Joseph A Trapani
Joe Trapani is Executive Director Cancer Research, Peter MacCallum Cancer Centre Melbourne, where he leads the Cancer Immunology Program. Joe’s research interests include the immunopathology of viral and auto-immune diseases, apoptosis induction by cytotoxic lymphocytes and cancer immunotherapy. He has authored > 310 research papers, reviews and book chapters on these topics, which have been cited >22,000 times. Joe Trapani is a member of the Executive (Board) and Chair of the Medical and Scientific Committee of the Cancer Council Victoria and of many peer-review bodies in academia and industry.

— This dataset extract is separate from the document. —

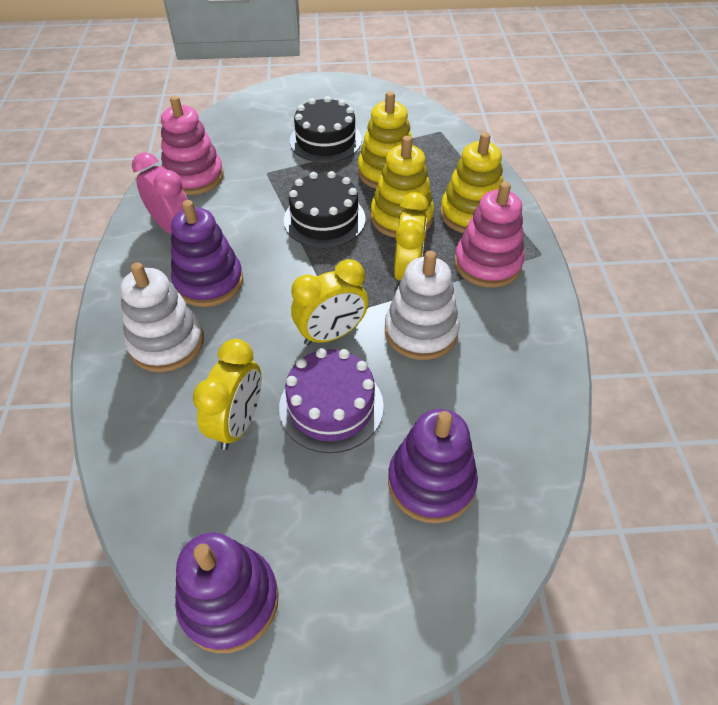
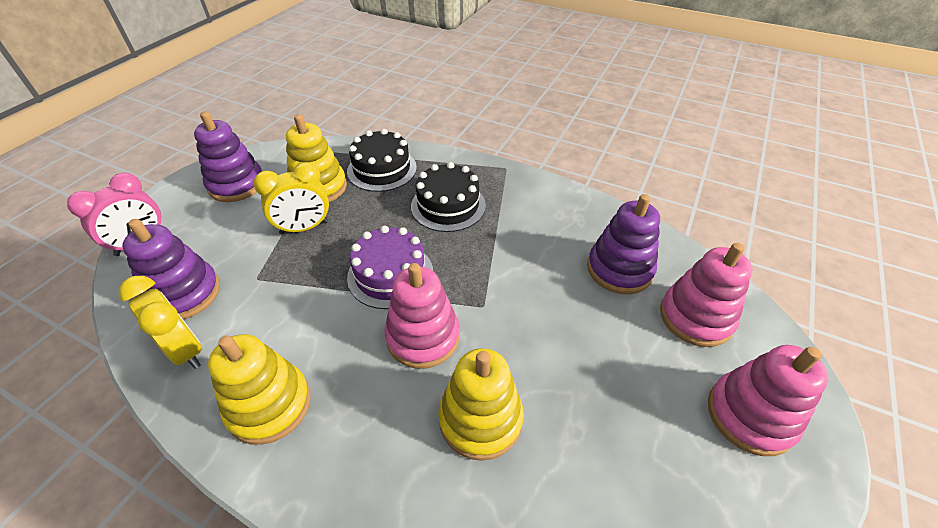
pink stacking toy: [161,96,224,195] [454,182,524,288] = 2 -> [384,263,460,369] [660,243,753,347] [708,345,829,456] = 3
white stacking toy: [120,262,204,372] [385,251,460,360] = 2 -> none = 0
yellow clock: [193,339,261,450] [291,259,368,345] [394,192,429,281] = 3 -> [119,276,202,369] [254,162,329,234] = 2

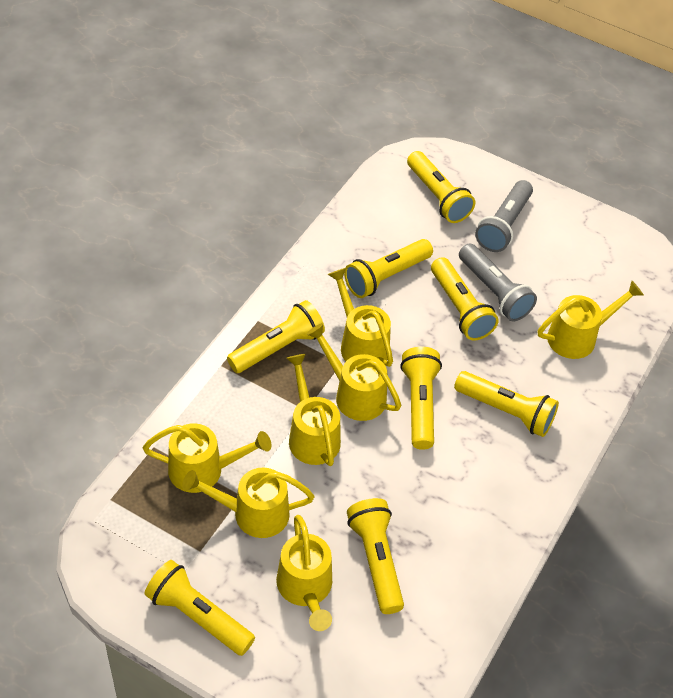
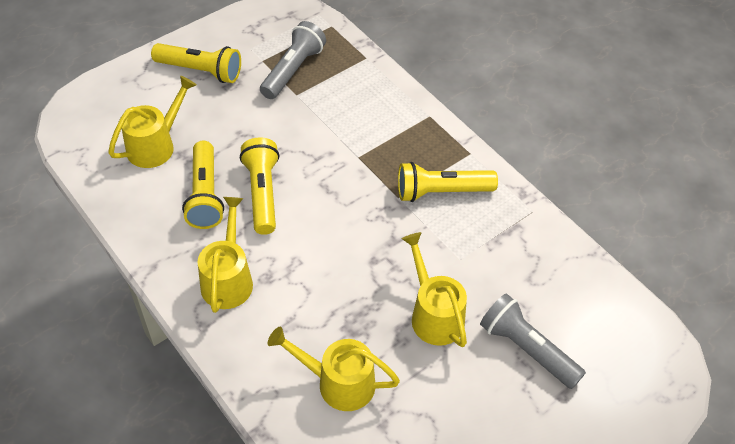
yellow flashlight: [145,560,255,656] [227,300,325,373] [344,239,433,298] [347,498,404,614] [400,347,442,450] [407,151,475,223] [431,257,499,341] [454,371,559,437] = 8 -> [151,43,241,83] [182,141,224,229] [240,138,280,235] [398,162,498,202] = 4
yellow watering can: [143,423,271,493] [182,468,314,538] [276,515,332,631] [286,354,341,466] [306,323,401,421] [328,268,393,367] [538,281,644,359] = 7 -> [108,76,196,168] [198,197,253,313] [268,327,400,411] [402,232,467,347] = 4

Professor Trapani recently received a $13.5 million award from the Wellcome Trust (UK), to lead a consortium of Australian, New Zealand and Chinese research teams, to develop a new class of immune-suppressive drugs that protect transplanted bone marrow stem cells against rejection mediated by NK cells.
Joe Trapani received his medical degree in 1977 and his PhD in 1985, from The University of Melbourne. He completed physician training (FRACP) in Rheumatology (1985) and received his PhD in the immunogenetics of HLA-associated disease, particularly B27-related arthropathy. Joe first became interested in how the immune system defends against viruses and cancer while working as a post-doctoral fellow at the Sloan-Kettering Cancer Institute, New York. Here, Professor Trapani discovered a number of the genes and proteins used by killer lymphocytes to eliminate virus-infected cells. He found that one protein (perforin) forms pores in the target cell and provides access for other proteins (granzymes) to enter and trigger cell death by causing apoptosis .With his colleagues, Professor Trapani has also devised ways of harnessing the power of these killer lymphocytes and adapted their use to adoptive immunotherapy for various cancers. Joe’s team has further identified a rare group of children with inherited defects of perforin function and shown that they frequently develop leukaemia.